There were two problems with this. The second was that this plan required substantially more space than I have in my current apartment. (It also required there not be a plague on that makes me less comfortable with hosting larger boardgaming get-togethers.)
The first problem was that the table wasn't shipping for another year at minimum.
But, whatever, it's not like I had people to come over for boardgaming while I was living in Fort. This was about planning for the kind of life I wanted to have at some point. So I ordered the transformer table, and put money down on the "Megan X" table from Geeknson. And as noted the transformer arrived in a reasonable timeframe, and my old table went to Erin where it is still in use as a Flat Surface Holding Things, a job at which it excels.
And I waited. And waited. And October 2021, the initial projected ship date, came and went.
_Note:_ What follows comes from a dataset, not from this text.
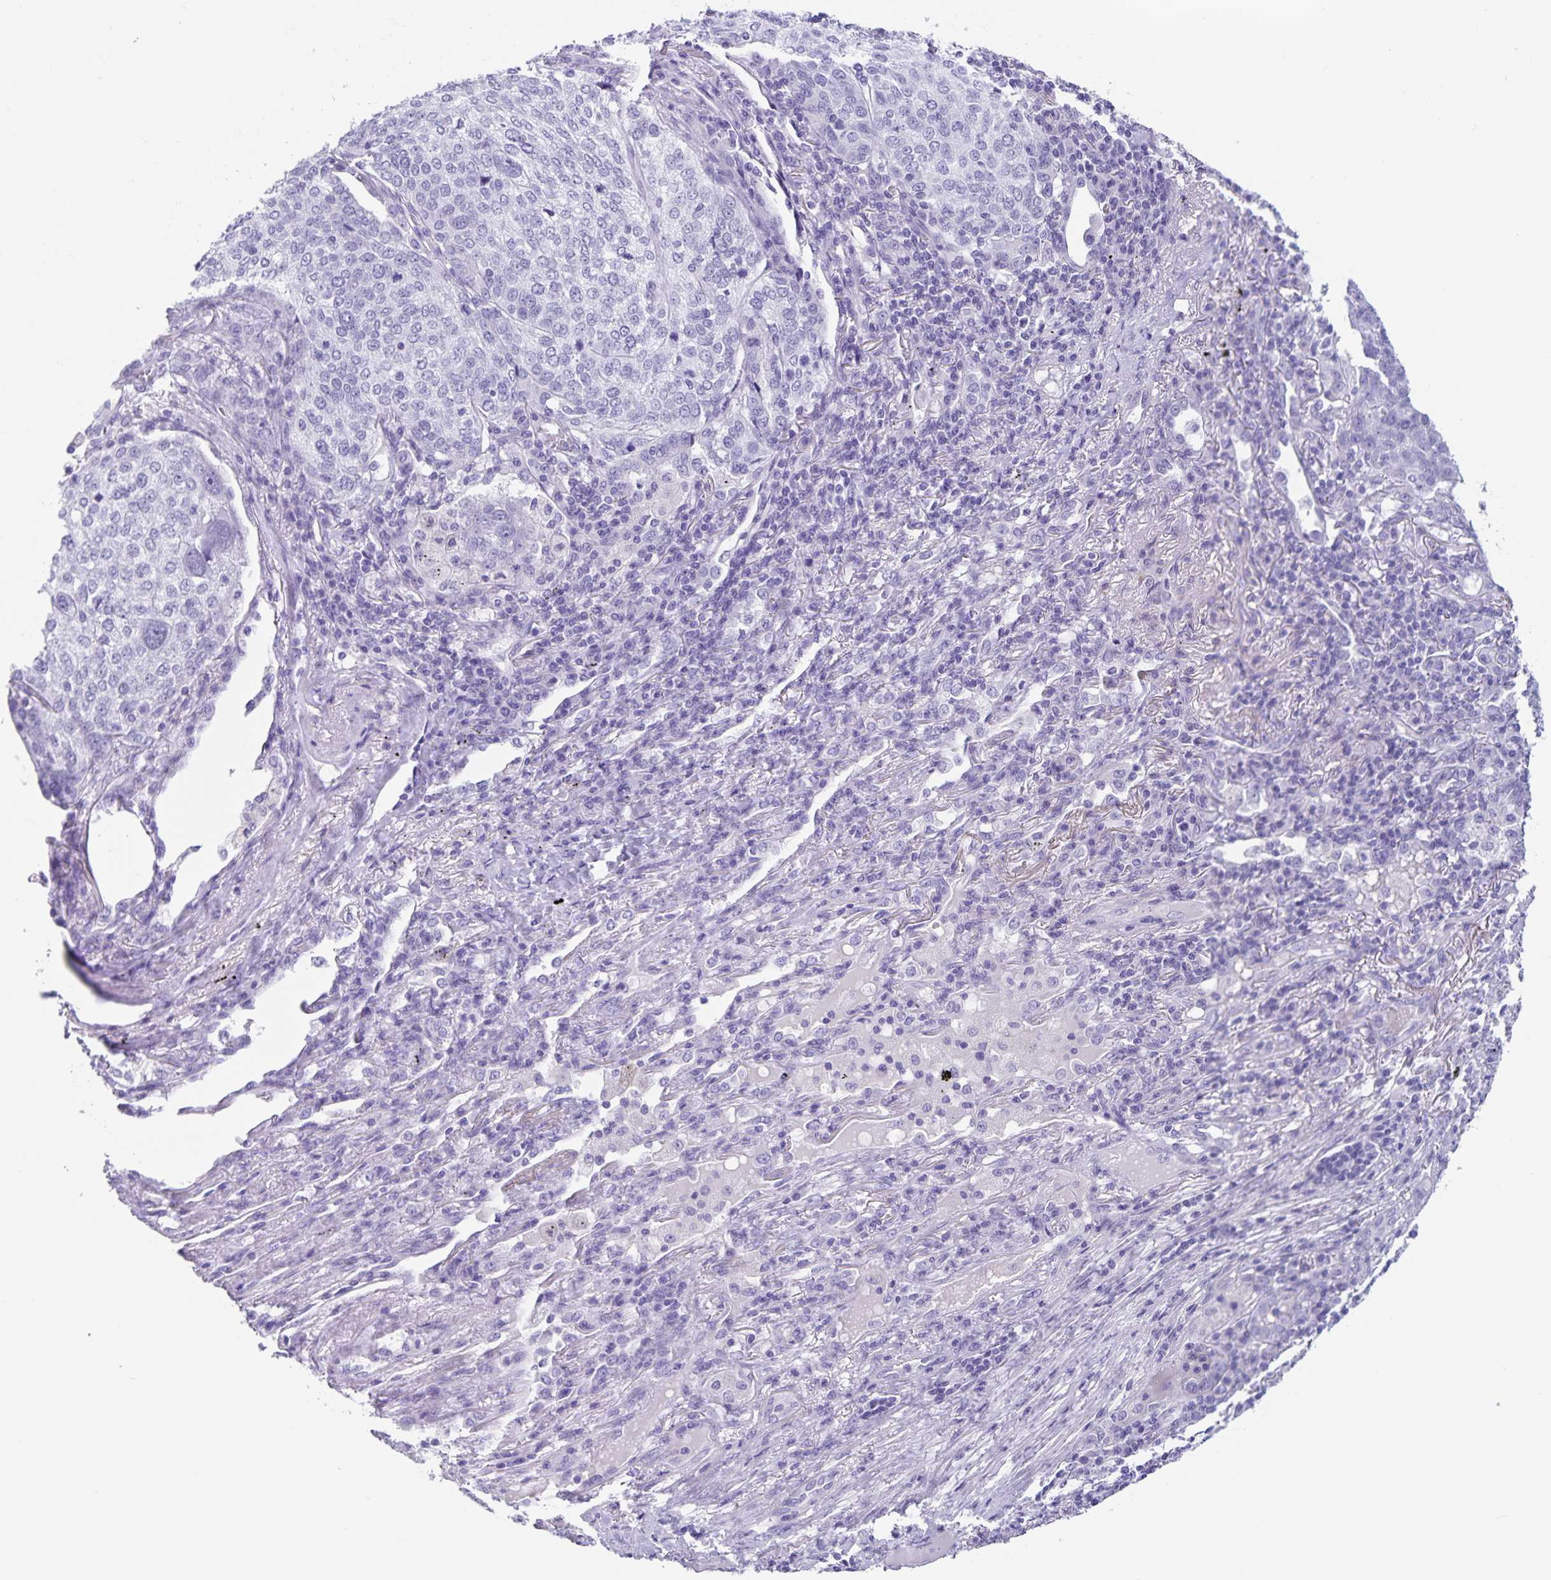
{"staining": {"intensity": "negative", "quantity": "none", "location": "none"}, "tissue": "lung cancer", "cell_type": "Tumor cells", "image_type": "cancer", "snomed": [{"axis": "morphology", "description": "Squamous cell carcinoma, NOS"}, {"axis": "topography", "description": "Lung"}], "caption": "Immunohistochemistry (IHC) micrograph of neoplastic tissue: squamous cell carcinoma (lung) stained with DAB (3,3'-diaminobenzidine) displays no significant protein staining in tumor cells. (DAB immunohistochemistry (IHC) with hematoxylin counter stain).", "gene": "C11orf42", "patient": {"sex": "male", "age": 63}}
Tables slowly started trickling out to people in Europe (where the company's based), then in the USA.
In February 2022 I got a call from DHL saying they had a big package for me. This seemed promising. It ... was not. This was a large package containing ... all the cupholders and game-piece-holders and writing-surfaces and such miscellaneous accessories. Less useful without a table. I started a long email conversation with the people at Geeknson, and later with the people at DHL who had apparently lost the other boxes that should have gone with that one.
In the middle of this I moved back to the lower mainland. I am in retrospect glad I didn't have my expensive fancy gaming table, as there's a nonzero chance those assholes at 2 Burley Men would have broken it.
In late April I got another DHL delivery. This one included the legs for the table, the leaves for the top of the table, and a box to hold the leaves when they're not on the table. Notably missing: the actual table itself. Also one of the leaves had been sufficiently damaged in transit as to be unusable, and one of the legs had gotten dinged up.
So I went several more rounds with Geeknson and DHL, and eventually Geeknson wrote the table off as entirely lost and offered to make me a new one, and a replacement leg and leaf as well. This, they said, would take 5-6 months.
It finally shipped three weeks ago. There was further nonsense with trying to get the shipping company to deliver here instead of to my apartment in Fort, but long story short ("TOO LATE!") my tabletop arrived shortly before 7:30 this morning. I spent about an hour trying to attach the legs, which are really not designed to be at all easy to attach, particularly if you have short stubby Shackelford fingers like I do.
But: it's up, and it's very pretty.
Remember point 2 above, though? Honestly this table is a bit big for the space it's in; the transformer in square shape is about six inches shorter on each side. And now I have two tables, in a 500sqft apartment.
Luckily the transformer collapses down to side-table-sized when it has zero leaves in it, and I do have a space under the bar for it to hang out and be mostly unobtrusive. Still a bit silly to have two tables, but whaddaya gonna do. (I could put it in my storage unit but I would have to rearrange a great many things in the storage unit, and it fits alright here.) All the miscellaneous accessories fit in the well under the table leaves, which is great until I want to use my nice gaming table; I'll need to get a box to put them in, and find a place for them.
But at least I have my table. And a reminder that life usually doesn't look like what I expect it will three years later.
(Hoping to have Rainbow House over for a test run this weekend.)